COLLEGE STATION – Dr. David Stelly has been named the Cotton Researcher of the Year by the International Cotton Advisory Committee, known as ICAC.
Since being formed in 1938, ICAC’s global role has been to raise awareness of emerging issues, provide information relevant to the solving of problems and to foster cooperation in the achievement of common objectives.
Stelly’s research is leading to advances in multiple scientific and applied disciplines of cotton, the ICAC stated.
Stelly, a professor of cytogenetics, genetics, genomics and plant breeding in the soil and crop sciences department, holds a joint appointment with Texas A&M AgriLife Research and Texas A&M University in College Station.
“Dr. Stelly has made great strides in the world of cotton over the years and we are proud to have him on our faculty and research team,” said Dr. David Baltensperger, head of Texas A&M’s soil and crop sciences department.
Stelly has more than 40 years of diverse breeding experiences with diploid and polyploid crops, including researching germplasm introgression, reproductive biology and cytology, cytogenetics, genetics and genomics.
For over 30 years with Texas A&M, he has led a multi-faceted research program that collectively focuses on increasing the ability to use wild genetic resources for genetic improvement of cotton.
“Dr.
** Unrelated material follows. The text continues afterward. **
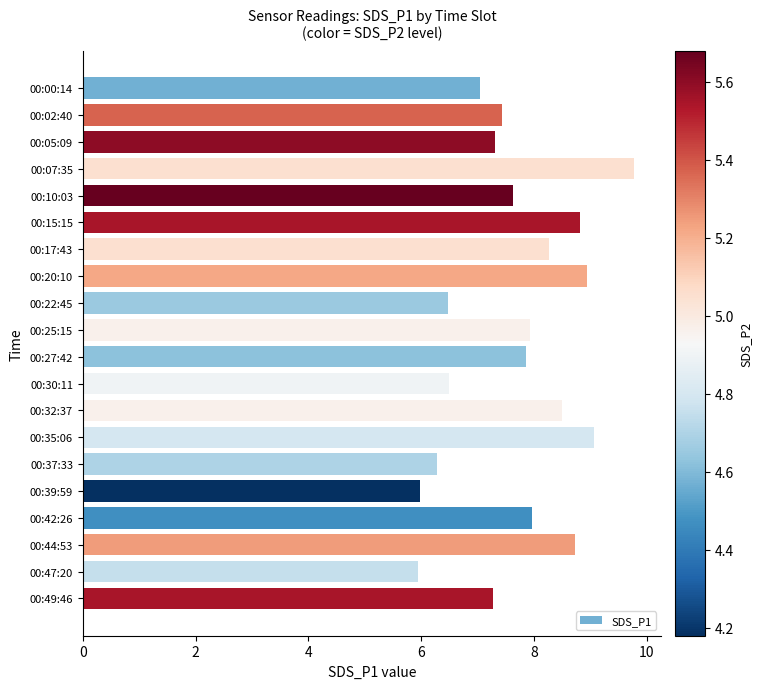

What position from the bottom is 00:47:20?

2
Stelly’s research goal has been to enhance cotton’s productivity, quality and sustainability through genetic diversification, including the development of collaborations, germplasm, scientific knowledge, methods and resources to facilitate use of the newly introduced germplasm,” Dr. Sukumar Saha, 2011 recipient of the award and a U.S. Department of Agriculture-Agricultural Research Service geneticist at Mississippi State University, said in his nomination.
“Dr. Stelly is known internationally for his research efforts that integrate the fields of plant breeding, diploid and polyploid cotton cytogenetics, genetics, mapping, diversity analysis, evolution, wide-cross germplasm introgression, reproductive biology, cytology, cytogenomics and bioinformatics,”
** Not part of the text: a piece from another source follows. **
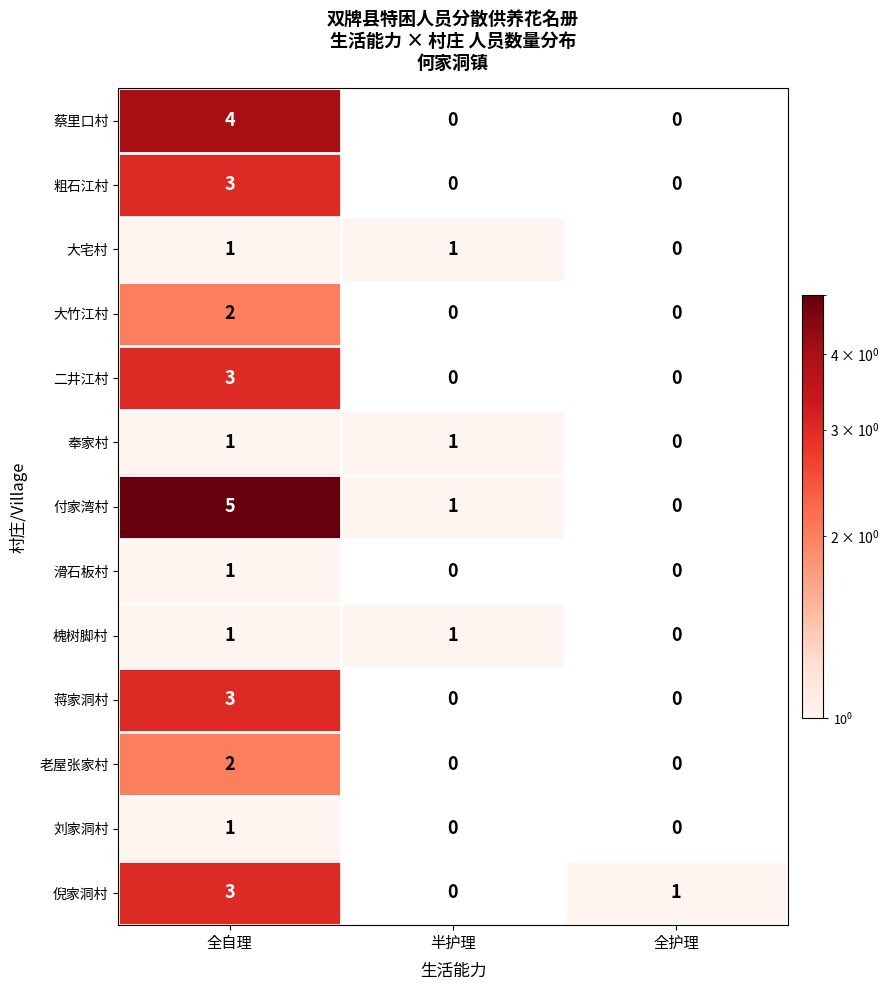

What is the difference between the highest and lowest values at 全自理?

4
Stelly earned his bachelor’s degree in genetics from the University of Wisconsin, his master’s degree in plant breeding and cytogenetics from Iowa State University and his doctorate in plant breeding and plant genetics at University of Wisconsin.
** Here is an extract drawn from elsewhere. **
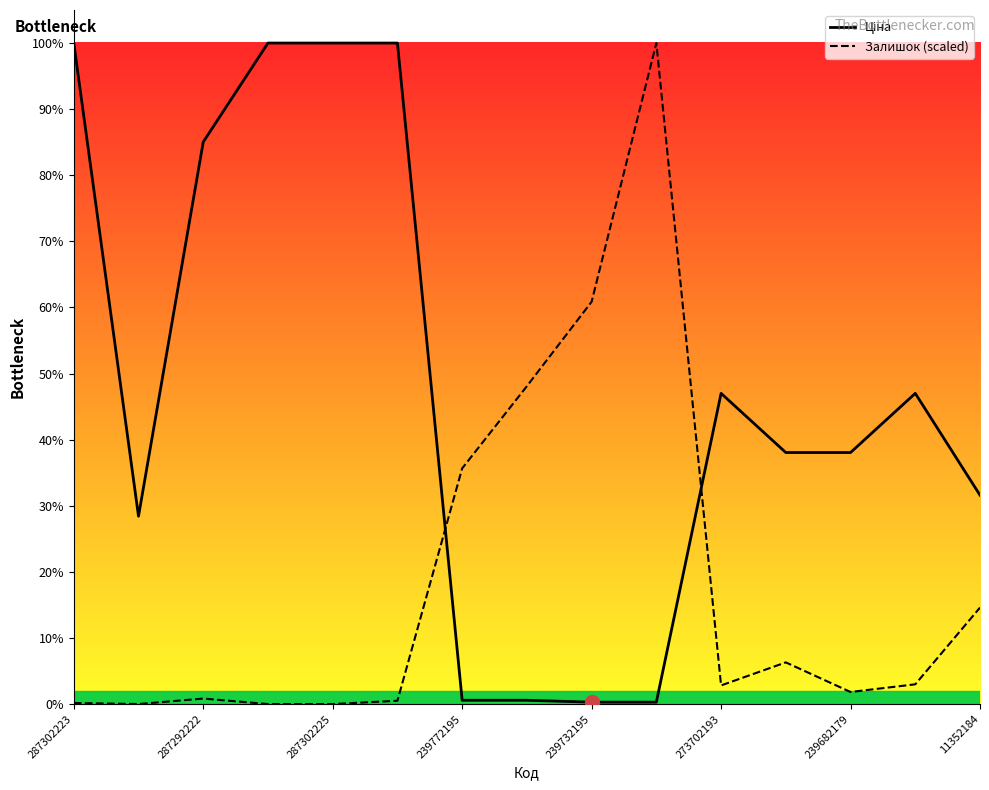

What position from the left is 13?

14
He joined Texas A&M in 1983 and many of his accomplishments in research, teaching and service have brought and are still bringing benefits to global cotton improvement efforts, especially as related to genetic diversification, manipulation and improvement, Saha said in the nomination.
ICAC, in recognizing Stelly, said, “Dr. Stelly has revolutionized global cotton research capabilities by enabling global use of single nucleotide polymorphisms for large-scale and targeted small-scale applications. He spearheaded formation of the international Cotton SNP Chip Consortium and development of the CottonSNP63K Array, which enables high quality, high-density SNP genotyping of Upland cottons.
Stelly’s genetic work has featured extensive efforts to create and analyze chromosome substitution lines. By replacing entire chromosomes of cotton with genes from a related species, he established means to more effectively harness the non-cultivated species germplasm resources for genetic analysis and the breeding of improved upland cotton.
He is chair of the International Cotton Genome Initiative, past president of the National Association of Plant Breeders, external reviewer of the USDA’s Plant Genetic Resources, Genomics and Genetic Improvement program, member of the International Organizing Committee for WCRC-6, and the National Academy of Sciences GE Crops Committee.
He has twice received the Cotton Genetic Research Award. Recently, he became a Fellow of the Crop Science Society of America., and received the Lifetime Achievement Award at the National Conference on Genetics and Cytogenetics at the University of Agricultural Sciences, Dharwad, India.